(Collected data entries)
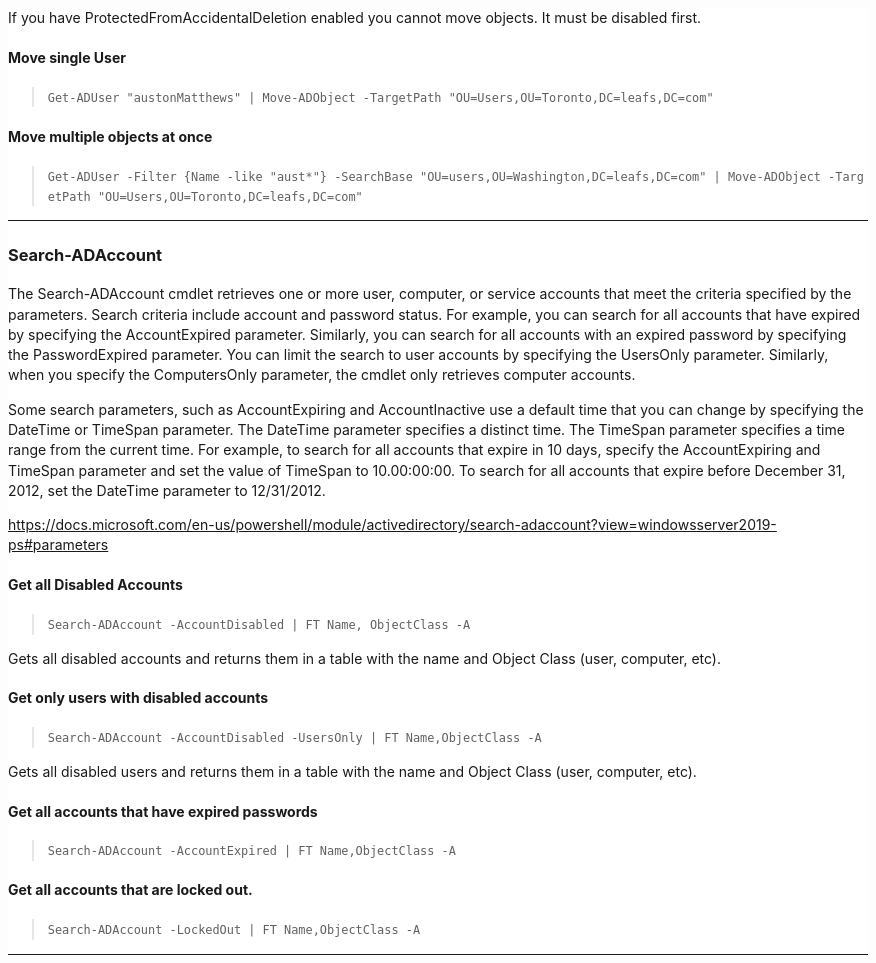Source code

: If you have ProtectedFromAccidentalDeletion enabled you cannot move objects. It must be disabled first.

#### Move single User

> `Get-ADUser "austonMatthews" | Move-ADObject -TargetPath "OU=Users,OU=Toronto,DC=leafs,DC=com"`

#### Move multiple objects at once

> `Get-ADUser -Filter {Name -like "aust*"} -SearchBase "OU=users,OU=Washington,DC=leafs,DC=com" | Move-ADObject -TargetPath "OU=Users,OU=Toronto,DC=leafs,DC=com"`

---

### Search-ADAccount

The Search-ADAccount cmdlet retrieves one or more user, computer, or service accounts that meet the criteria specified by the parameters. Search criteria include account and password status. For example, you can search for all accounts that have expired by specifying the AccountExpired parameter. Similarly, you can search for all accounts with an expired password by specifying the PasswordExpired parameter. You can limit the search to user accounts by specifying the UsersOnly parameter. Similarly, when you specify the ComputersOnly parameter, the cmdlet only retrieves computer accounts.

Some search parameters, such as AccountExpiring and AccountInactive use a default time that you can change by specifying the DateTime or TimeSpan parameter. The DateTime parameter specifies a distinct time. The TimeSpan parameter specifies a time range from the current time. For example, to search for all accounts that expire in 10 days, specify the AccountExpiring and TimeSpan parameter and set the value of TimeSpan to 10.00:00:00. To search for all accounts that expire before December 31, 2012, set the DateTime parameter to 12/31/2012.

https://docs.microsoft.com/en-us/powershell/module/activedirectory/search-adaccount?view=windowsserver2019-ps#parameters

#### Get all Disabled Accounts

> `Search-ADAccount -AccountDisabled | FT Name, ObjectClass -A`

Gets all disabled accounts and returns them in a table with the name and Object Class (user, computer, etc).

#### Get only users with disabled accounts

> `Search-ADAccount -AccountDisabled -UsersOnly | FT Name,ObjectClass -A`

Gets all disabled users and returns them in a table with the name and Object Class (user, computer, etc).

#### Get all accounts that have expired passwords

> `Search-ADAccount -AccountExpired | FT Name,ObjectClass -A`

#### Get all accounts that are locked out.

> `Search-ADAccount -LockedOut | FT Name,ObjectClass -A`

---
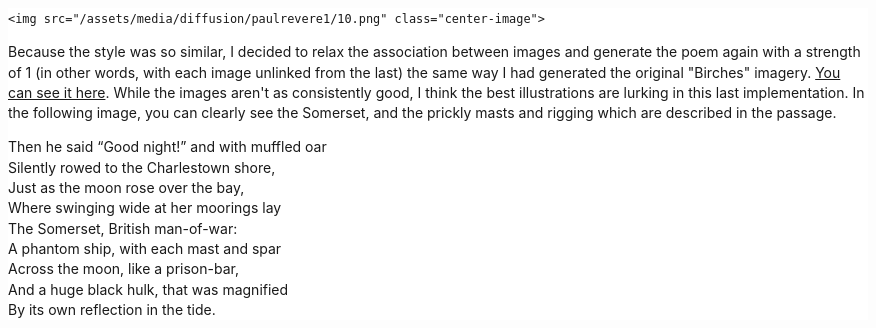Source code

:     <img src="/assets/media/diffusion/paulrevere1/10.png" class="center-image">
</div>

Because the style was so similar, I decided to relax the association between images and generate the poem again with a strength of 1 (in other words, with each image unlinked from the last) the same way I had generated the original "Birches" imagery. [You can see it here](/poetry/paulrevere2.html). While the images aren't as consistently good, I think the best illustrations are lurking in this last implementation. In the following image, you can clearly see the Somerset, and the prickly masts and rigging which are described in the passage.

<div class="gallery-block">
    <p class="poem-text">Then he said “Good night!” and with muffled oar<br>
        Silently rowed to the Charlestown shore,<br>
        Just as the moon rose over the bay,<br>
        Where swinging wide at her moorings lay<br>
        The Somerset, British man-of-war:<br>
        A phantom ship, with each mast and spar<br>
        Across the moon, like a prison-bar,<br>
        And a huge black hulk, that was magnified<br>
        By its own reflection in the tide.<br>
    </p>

=== PROBLEM TO WORK ON ===
Give the records back verbatim, pictures excluded.

=== REPLY TO THE TASK ===
Source code

: If you have ProtectedFromAccidentalDeletion enabled you cannot move objects. It must be disabled first.

#### Move single User

> `Get-ADUser "austonMatthews" | Move-ADObject -TargetPath "OU=Users,OU=Toronto,DC=leafs,DC=com"`

#### Move multiple objects at once

> `Get-ADUser -Filter {Name -like "aust*"} -SearchBase "OU=users,OU=Washington,DC=leafs,DC=com" | Move-ADObject -TargetPath "OU=Users,OU=Toronto,DC=leafs,DC=com"`

---

### Search-ADAccount

The Search-ADAccount cmdlet retrieves one or more user, computer, or service accounts that meet the criteria specified by the parameters. Search criteria include account and password status. For example, you can search for all accounts that have expired by specifying the AccountExpired parameter. Similarly, you can search for all accounts with an expired password by specifying the PasswordExpired parameter. You can limit the search to user accounts by specifying the UsersOnly parameter. Similarly, when you specify the ComputersOnly parameter, the cmdlet only retrieves computer accounts.

Some search parameters, such as AccountExpiring and AccountInactive use a default time that you can change by specifying the DateTime or TimeSpan parameter. The DateTime parameter specifies a distinct time. The TimeSpan parameter specifies a time range from the current time. For example, to search for all accounts that expire in 10 days, specify the AccountExpiring and TimeSpan parameter and set the value of TimeSpan to 10.00:00:00. To search for all accounts that expire before December 31, 2012, set the DateTime parameter to 12/31/2012.

https://docs.microsoft.com/en-us/powershell/module/activedirectory/search-adaccount?view=windowsserver2019-ps#parameters

#### Get all Disabled Accounts

> `Search-ADAccount -AccountDisabled | FT Name, ObjectClass -A`

Gets all disabled accounts and returns them in a table with the name and Object Class (user, computer, etc).

#### Get only users with disabled accounts

> `Search-ADAccount -AccountDisabled -UsersOnly | FT Name,ObjectClass -A`

Gets all disabled users and returns them in a table with the name and Object Class (user, computer, etc).

#### Get all accounts that have expired passwords

> `Search-ADAccount -AccountExpired | FT Name,ObjectClass -A`

#### Get all accounts that are locked out.

> `Search-ADAccount -LockedOut | FT Name,ObjectClass -A`

---
Source code

:     <img src="/assets/media/diffusion/paulrevere1/10.png" class="center-image">
</div>

Because the style was so similar, I decided to relax the association between images and generate the poem again with a strength of 1 (in other words, with each image unlinked from the last) the same way I had generated the original "Birches" imagery. [You can see it here](/poetry/paulrevere2.html). While the images aren't as consistently good, I think the best illustrations are lurking in this last implementation. In the following image, you can clearly see the Somerset, and the prickly masts and rigging which are described in the passage.

<div class="gallery-block">
    <p class="poem-text">Then he said “Good night!” and with muffled oar<br>
        Silently rowed to the Charlestown shore,<br>
        Just as the moon rose over the bay,<br>
        Where swinging wide at her moorings lay<br>
        The Somerset, British man-of-war:<br>
        A phantom ship, with each mast and spar<br>
        Across the moon, like a prison-bar,<br>
        And a huge black hulk, that was magnified<br>
        By its own reflection in the tide.<br>
    </p>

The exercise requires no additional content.